A Feb. 27 Wall Street Journal report that pharmaceutical giant Pfizer Inc. (NYSE: PFE) is looking to acquire Bothell-based biotech Seagen Inc. set off speculation about whether the $30 billion-plus deal would come to fruition.
Seagen was in well into talks to be acquired by Merck & Co. last year but the sale fell apart, the Journal said in its report.
Experts agreed a Pfizer deal to buy Seagen, should it come to pass, would make sense for Pfizer as it seeks to acquire revenues.
"Most big pharm companies are cash rich, so they've got the money to make acquisitions," Charles Hill, a professor emeritus of management and organization at the University of Washington, told the Business Journal. "They're buying revenues."
Seagen, which has four approved cancer drugs, generated $2 billion in revenue last year. Analysts at SVB Securities said Seagen could hit almost $11 billion in revenue by 2030 with its current pipeline, according to a Yahoo Finance report.
That makes the company an appealing target for Pfizer, which wants to add $25 billion in revenue by 2030 from business development deals, Berenberg Capital Markets analyst Zhiqiang Shu told Fierce Pharma. Over the same period, Pfizer could lose $17 billion in revenue due to patent expirations, The Wall Street Journal reported.
Hill said that big pharma companies traditionally looked to buy speciality biotechs that were in phase 2 or phase 3 trials, but now there is more interest in buying revenue-generating biotechs to bolster their offerings and replace technology coming off patents.
As for why Seagen would be interested in this deal, Hill said the company might be attracted to the sales and marketing power of a pharmaceutical giant like Pfizer.
New York City-based Pfizer generated $100.3 billion in revenue last year. Its oncology business generated $12.1 billion in 2022. The company, in a statement to the Business Journal, declined to comment on its interest in Seagen, citing a policy "not to comment on market rumors or speculation."
Seagen, formerly known as Seattle Genetics, has treatments on the market aimed at Hodgkin lymphoma and bladder, breast and cervical cancer, and is building a 270,000-square-foot biomanufacturing facility in Everett set to open next year. The company didn't respond to a request for comment on the potential deal.
If the acquisition goes through, it would come at a transitional moment for Seagen's leadership. In November, the company named David Epstein, a former executive at the Swiss pharmaceutical giant Novartis, as its new CEO. The move followed the resignation of co-founder and former CEO Clay Siegall in May following an arrest on suspicion of domestic violence. Siegall faces no criminal charges.
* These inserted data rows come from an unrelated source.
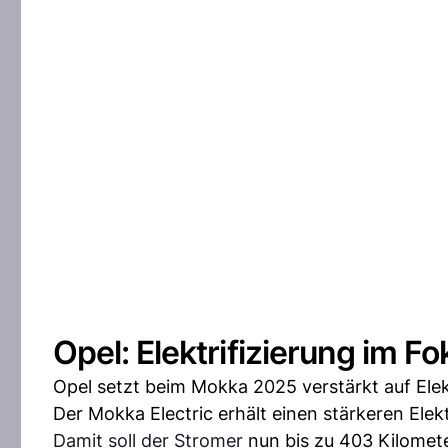
Opel: Elektrifizierung im F
Opel setzt beim Mokka 2025 verstärkt auf Elekt
Der Mokka Electric erhält einen stärkeren El
Damit soll der Stromer
nun bis zu 403 Kilomete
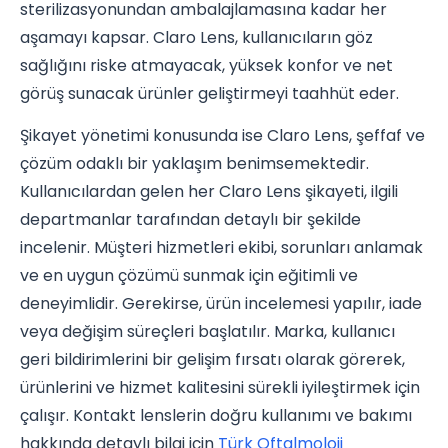
sterilizasyonundan ambalajlamasına kadar her
aşamayı kapsar. Claro Lens, kullanıcıların göz
sağlığını riske atmayacak, yüksek konfor ve net
görüş sunacak ürünler geliştirmeyi taahhüt eder.
Şikayet yönetimi konusunda ise Claro Lens, şeffaf ve
çözüm odaklı bir yaklaşım benimsemektedir.
Kullanıcılardan gelen her Claro Lens şikayeti, ilgili
departmanlar tarafından detaylı bir şekilde
incelenir. Müşteri hizmetleri ekibi, sorunları anlamak
ve en uygun çözümü sunmak için eğitimli ve
deneyimlidir. Gerekirse, ürün incelemesi yapılır, iade
veya değişim süreçleri başlatılır. Marka, kullanıcı
geri bildirimlerini bir gelişim fırsatı olarak görerek,
ürünlerini ve hizmet kalitesini sürekli iyileştirmek için
çalışır. Kontakt lenslerin doğru kullanımı ve bakımı
hakkında detaylı bilgi için
Türk Oftalmoloji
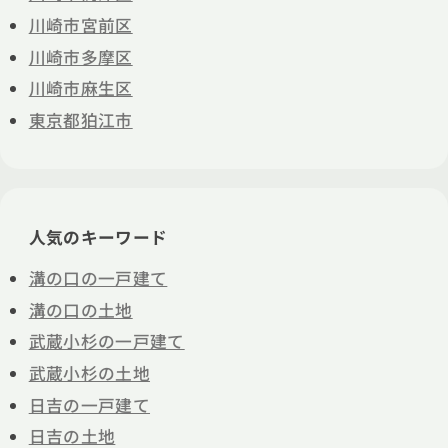
川崎市宮前区
川崎市多摩区
川崎市麻生区
東京都狛江市
人気のキーワード
溝の口の一戸建て
溝の口の土地
武蔵小杉の一戸建て
武蔵小杉の土地
日吉の一戸建て
日吉の土地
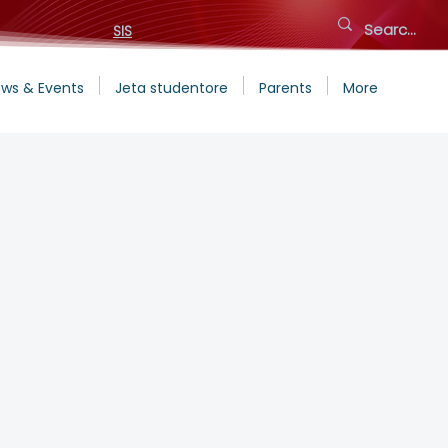
SIS
ws & Events
Jeta studentore
Parents
More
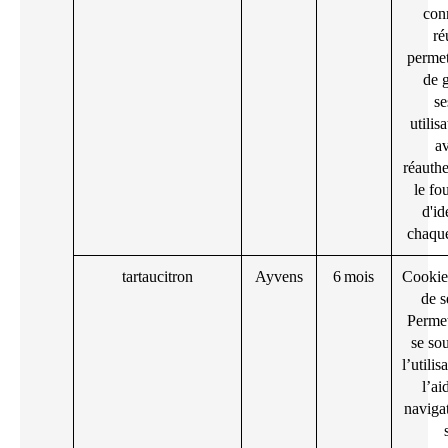
con
ré
permet
de g
se
utilis
av
réauthe
le fo
d'id
chaque
tartaucitron
Ayvens
6 mois
Cookie 
de s
Permet
se so
l’utilis
l’ai
navigat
Potential hurdles for the deal include antitrust scrutiny from the Justice Department, which under the Biden administration has become more activist regarding mergers and acquisitions, Hill said.
Still, Pfizer has shown an ability to make deals under Biden's watch. Last year, it completed acquisitions of Global Blood Therapeutics and Biohaven Pharmaceutical.
"It depends on the overlaps between what Pfizer has and what Seagen has," Hill said. "It's typically a market share calculation."